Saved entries
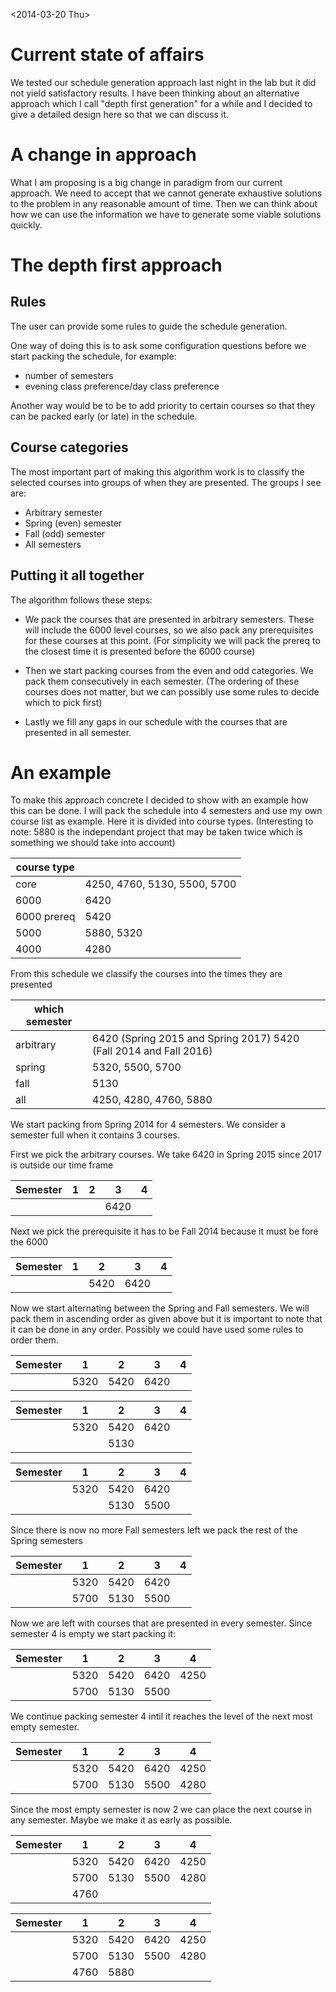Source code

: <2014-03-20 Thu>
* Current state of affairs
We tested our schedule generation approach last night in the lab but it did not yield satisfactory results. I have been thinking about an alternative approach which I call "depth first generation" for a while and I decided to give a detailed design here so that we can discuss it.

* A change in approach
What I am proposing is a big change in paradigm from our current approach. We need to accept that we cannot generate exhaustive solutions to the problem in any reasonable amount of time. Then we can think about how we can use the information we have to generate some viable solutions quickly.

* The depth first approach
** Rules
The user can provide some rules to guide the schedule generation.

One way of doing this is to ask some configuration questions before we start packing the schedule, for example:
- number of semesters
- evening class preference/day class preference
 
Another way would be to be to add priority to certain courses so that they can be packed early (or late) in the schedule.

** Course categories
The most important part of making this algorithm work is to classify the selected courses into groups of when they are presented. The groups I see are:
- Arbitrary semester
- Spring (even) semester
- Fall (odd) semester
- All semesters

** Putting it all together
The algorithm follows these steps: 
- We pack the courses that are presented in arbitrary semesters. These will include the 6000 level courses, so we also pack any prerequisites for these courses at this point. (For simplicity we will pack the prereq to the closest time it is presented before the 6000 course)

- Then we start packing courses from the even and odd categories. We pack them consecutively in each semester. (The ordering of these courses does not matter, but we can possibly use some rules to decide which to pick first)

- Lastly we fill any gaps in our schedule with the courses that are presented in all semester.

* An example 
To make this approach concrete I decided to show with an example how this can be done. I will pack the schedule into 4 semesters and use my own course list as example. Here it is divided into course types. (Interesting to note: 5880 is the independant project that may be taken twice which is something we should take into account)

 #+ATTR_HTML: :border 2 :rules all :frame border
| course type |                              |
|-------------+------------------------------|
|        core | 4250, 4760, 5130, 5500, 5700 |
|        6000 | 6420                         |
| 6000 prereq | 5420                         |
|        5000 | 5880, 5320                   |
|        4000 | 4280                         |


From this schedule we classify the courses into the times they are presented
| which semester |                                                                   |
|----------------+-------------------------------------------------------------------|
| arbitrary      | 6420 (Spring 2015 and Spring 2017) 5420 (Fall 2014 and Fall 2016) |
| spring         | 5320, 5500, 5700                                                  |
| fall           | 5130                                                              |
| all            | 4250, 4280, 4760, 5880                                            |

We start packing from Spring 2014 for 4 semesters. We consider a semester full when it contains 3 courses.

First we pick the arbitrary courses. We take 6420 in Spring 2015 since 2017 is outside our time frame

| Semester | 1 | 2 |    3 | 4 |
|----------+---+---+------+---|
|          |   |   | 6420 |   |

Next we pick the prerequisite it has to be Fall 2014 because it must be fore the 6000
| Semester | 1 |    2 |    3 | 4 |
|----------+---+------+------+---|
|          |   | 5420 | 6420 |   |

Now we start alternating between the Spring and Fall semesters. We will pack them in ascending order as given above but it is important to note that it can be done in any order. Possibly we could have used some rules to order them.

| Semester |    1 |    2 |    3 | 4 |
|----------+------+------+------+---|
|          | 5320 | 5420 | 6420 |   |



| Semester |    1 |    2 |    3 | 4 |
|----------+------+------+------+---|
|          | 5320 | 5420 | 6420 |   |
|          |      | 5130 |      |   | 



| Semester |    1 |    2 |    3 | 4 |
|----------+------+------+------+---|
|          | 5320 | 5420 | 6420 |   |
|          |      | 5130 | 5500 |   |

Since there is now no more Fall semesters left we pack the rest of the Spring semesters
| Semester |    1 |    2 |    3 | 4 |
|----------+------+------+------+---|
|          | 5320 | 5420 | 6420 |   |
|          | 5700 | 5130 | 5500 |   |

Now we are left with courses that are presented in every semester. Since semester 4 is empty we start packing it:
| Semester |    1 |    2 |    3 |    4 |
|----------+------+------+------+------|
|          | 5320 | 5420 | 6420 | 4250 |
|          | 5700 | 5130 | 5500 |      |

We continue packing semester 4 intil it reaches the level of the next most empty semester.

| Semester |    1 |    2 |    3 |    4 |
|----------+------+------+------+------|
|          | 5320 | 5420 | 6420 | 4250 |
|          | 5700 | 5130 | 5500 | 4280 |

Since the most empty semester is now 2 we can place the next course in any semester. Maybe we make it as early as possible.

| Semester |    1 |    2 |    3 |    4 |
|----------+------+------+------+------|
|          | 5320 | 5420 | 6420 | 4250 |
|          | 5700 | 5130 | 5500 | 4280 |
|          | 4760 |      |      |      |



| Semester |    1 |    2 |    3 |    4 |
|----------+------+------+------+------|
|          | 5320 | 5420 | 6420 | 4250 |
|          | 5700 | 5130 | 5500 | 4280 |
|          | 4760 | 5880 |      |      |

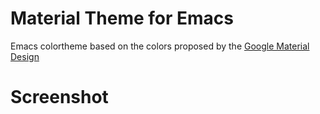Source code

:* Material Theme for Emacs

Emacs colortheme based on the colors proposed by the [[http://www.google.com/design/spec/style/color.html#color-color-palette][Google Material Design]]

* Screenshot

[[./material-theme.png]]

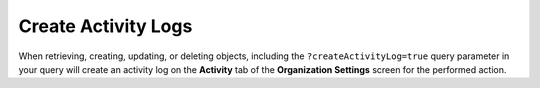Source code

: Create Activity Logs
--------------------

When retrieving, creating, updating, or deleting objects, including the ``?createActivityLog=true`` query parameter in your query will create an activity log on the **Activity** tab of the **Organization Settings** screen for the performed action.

WHAT THE TASK REQUIRES
As the answer, set down only the lines from the data above between the one holding "From this schedule" and the one holding "Fall 2016) |", inclusive, exactly as they read.

OUTPUT OF THE TASK
From this schedule we classify the courses into the times they are presented
| which semester |                                                                   |
|----------------+-------------------------------------------------------------------|
| arbitrary      | 6420 (Spring 2015 and Spring 2017) 5420 (Fall 2014 and Fall 2016) |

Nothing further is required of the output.